— Start of Given data —

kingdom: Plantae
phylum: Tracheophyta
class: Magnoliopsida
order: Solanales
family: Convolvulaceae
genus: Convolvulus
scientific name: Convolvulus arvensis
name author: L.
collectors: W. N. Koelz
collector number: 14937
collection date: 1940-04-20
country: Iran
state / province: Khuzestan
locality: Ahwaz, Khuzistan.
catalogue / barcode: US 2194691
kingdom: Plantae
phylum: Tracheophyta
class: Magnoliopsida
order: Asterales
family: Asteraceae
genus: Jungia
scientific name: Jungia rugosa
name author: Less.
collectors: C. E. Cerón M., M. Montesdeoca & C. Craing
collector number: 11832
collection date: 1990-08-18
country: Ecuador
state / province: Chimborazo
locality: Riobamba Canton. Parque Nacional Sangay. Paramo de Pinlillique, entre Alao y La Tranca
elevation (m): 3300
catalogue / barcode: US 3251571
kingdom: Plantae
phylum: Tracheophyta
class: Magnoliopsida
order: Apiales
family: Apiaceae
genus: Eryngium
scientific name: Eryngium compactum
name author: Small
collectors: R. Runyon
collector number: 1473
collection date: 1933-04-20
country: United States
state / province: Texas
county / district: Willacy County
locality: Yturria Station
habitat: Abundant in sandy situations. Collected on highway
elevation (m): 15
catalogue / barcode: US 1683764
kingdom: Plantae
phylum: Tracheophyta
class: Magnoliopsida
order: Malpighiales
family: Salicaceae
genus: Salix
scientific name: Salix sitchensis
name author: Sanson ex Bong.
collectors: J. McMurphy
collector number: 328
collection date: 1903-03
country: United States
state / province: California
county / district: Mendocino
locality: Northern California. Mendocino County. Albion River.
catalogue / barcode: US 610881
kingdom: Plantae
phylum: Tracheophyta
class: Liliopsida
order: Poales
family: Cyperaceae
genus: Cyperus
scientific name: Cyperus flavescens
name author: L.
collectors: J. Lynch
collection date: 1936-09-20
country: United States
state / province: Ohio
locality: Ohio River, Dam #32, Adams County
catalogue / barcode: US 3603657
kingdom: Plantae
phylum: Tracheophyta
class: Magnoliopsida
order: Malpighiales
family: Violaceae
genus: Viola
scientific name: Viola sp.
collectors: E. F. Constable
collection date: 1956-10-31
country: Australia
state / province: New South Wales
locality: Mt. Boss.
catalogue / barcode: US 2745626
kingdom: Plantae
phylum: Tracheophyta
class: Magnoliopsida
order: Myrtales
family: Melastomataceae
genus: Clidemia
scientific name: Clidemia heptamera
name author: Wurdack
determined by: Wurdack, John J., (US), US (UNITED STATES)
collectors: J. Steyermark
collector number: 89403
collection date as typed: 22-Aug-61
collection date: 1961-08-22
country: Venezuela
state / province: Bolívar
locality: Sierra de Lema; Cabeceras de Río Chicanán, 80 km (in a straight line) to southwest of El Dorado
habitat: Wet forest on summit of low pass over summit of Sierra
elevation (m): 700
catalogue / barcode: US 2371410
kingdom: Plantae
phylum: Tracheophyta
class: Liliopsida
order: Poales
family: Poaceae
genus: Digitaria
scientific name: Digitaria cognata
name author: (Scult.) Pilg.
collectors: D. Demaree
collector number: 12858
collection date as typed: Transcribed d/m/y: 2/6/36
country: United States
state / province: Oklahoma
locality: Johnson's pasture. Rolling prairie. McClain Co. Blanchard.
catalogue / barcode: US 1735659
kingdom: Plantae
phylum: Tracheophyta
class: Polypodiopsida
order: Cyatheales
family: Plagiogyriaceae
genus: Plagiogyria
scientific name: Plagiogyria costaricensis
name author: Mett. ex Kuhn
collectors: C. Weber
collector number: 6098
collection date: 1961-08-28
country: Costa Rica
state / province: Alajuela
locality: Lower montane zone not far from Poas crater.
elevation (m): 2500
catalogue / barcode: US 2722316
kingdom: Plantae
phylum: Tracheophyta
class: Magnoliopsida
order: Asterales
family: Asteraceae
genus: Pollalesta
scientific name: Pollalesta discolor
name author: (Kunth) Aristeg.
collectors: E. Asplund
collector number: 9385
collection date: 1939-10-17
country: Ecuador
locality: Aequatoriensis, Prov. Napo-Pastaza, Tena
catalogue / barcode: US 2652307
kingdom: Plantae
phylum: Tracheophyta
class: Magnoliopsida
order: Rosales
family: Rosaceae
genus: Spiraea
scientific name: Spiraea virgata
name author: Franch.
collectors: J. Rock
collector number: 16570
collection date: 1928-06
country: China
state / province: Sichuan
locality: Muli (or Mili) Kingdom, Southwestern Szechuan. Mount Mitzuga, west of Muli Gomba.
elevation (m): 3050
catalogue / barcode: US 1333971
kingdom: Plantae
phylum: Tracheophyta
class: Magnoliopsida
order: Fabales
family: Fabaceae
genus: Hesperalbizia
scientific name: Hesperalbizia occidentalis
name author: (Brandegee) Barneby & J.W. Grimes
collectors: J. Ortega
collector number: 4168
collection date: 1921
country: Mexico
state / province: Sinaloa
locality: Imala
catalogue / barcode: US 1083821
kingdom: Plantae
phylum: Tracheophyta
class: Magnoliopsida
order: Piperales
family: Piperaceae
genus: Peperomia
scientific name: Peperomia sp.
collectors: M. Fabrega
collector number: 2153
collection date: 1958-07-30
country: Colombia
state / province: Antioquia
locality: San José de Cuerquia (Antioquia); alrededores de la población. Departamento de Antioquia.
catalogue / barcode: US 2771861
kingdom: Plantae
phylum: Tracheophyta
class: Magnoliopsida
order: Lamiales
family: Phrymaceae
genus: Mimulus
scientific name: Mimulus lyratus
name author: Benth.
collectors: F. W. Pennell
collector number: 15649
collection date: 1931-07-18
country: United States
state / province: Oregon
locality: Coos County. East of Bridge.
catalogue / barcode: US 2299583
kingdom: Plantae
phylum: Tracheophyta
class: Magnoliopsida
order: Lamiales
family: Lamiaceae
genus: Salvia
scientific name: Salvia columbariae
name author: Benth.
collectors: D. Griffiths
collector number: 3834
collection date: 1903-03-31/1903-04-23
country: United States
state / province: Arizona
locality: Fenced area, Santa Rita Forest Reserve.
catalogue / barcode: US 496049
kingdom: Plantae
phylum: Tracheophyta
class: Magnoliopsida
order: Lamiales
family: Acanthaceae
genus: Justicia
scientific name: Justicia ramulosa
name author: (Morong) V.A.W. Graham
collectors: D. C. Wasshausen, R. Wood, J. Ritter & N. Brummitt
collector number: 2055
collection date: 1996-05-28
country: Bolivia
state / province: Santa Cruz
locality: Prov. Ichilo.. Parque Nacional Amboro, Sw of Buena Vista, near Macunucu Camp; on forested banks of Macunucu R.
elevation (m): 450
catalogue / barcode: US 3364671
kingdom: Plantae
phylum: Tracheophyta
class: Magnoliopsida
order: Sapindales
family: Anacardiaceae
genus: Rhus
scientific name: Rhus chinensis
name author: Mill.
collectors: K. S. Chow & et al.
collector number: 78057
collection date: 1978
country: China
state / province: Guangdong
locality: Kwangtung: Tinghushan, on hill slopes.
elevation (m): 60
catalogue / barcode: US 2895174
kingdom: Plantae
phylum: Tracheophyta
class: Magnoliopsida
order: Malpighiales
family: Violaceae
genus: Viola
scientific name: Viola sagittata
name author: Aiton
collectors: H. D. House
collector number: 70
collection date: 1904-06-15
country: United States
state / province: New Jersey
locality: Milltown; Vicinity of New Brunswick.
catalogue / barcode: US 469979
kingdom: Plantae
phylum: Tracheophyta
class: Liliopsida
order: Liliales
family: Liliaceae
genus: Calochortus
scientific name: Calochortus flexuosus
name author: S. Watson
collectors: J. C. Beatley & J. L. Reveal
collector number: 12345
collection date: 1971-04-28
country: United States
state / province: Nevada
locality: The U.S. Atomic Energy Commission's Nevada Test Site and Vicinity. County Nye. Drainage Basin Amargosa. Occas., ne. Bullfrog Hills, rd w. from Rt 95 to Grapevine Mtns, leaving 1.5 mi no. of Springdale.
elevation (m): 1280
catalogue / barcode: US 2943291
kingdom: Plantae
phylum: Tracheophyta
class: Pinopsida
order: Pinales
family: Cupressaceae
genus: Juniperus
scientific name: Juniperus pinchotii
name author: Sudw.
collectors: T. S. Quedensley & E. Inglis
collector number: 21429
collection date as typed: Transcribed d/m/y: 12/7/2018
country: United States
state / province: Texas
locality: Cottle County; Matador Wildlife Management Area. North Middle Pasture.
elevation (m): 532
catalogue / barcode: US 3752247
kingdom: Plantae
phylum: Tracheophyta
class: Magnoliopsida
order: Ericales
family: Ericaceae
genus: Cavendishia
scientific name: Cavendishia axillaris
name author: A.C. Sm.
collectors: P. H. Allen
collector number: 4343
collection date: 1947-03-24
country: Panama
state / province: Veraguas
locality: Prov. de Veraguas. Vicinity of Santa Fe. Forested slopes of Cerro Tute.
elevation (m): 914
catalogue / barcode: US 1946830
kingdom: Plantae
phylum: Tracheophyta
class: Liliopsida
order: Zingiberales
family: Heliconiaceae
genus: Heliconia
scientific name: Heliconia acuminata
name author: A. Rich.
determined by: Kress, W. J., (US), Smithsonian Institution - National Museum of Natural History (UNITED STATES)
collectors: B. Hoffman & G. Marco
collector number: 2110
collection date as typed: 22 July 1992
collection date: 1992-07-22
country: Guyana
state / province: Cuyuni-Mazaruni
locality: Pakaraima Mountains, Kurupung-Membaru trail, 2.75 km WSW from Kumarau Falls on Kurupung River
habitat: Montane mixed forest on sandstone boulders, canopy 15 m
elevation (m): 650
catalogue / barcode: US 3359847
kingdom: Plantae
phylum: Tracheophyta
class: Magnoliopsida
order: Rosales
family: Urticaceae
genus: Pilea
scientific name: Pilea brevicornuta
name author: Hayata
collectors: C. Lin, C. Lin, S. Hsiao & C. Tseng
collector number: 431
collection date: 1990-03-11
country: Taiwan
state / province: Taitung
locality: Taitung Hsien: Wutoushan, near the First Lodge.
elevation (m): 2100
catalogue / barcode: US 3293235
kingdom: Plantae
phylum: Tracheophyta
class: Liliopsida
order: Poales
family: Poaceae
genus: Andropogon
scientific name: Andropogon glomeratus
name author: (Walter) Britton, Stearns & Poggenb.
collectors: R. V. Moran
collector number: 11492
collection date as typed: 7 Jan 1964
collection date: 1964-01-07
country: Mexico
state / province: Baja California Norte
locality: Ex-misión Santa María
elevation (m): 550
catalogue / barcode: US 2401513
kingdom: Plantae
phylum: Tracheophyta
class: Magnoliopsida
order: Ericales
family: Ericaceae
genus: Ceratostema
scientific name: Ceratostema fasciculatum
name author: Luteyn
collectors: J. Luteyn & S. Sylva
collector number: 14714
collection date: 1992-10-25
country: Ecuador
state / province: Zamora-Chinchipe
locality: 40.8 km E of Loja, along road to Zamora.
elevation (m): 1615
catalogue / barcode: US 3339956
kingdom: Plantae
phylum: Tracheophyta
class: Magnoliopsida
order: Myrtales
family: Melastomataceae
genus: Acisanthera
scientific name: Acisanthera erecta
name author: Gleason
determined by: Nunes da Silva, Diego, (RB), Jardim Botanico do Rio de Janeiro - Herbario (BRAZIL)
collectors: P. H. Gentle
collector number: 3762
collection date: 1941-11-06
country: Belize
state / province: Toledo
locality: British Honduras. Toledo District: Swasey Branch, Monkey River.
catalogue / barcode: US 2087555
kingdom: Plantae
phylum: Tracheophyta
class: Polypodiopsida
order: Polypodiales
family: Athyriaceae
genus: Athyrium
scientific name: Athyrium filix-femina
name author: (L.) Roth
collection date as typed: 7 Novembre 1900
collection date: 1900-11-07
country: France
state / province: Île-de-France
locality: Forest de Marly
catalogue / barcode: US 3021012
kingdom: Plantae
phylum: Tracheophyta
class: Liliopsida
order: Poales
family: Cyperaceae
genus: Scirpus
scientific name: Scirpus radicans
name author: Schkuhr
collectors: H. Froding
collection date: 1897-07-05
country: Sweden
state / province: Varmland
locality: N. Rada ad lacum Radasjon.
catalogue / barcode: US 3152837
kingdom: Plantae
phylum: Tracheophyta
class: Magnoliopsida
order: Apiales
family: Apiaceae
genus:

— End of Given data —

**Requirements**
From the listing above, copy the lines word for word, starting with the line that has "scientific name: Cavendishia axillaris" and ending with the line that has "genus: Heliconia".

**Completed exercise**
scientific name: Cavendishia axillaris
name author: A.C. Sm.
collectors: P. H. Allen
collector number: 4343
collection date: 1947-03-24
country: Panama
state / province: Veraguas
locality: Prov. de Veraguas. Vicinity of Santa Fe. Forested slopes of Cerro Tute.
elevation (m): 914
catalogue / barcode: US 1946830
kingdom: Plantae
phylum: Tracheophyta
class: Liliopsida
order: Zingiberales
family: Heliconiaceae
genus: Heliconia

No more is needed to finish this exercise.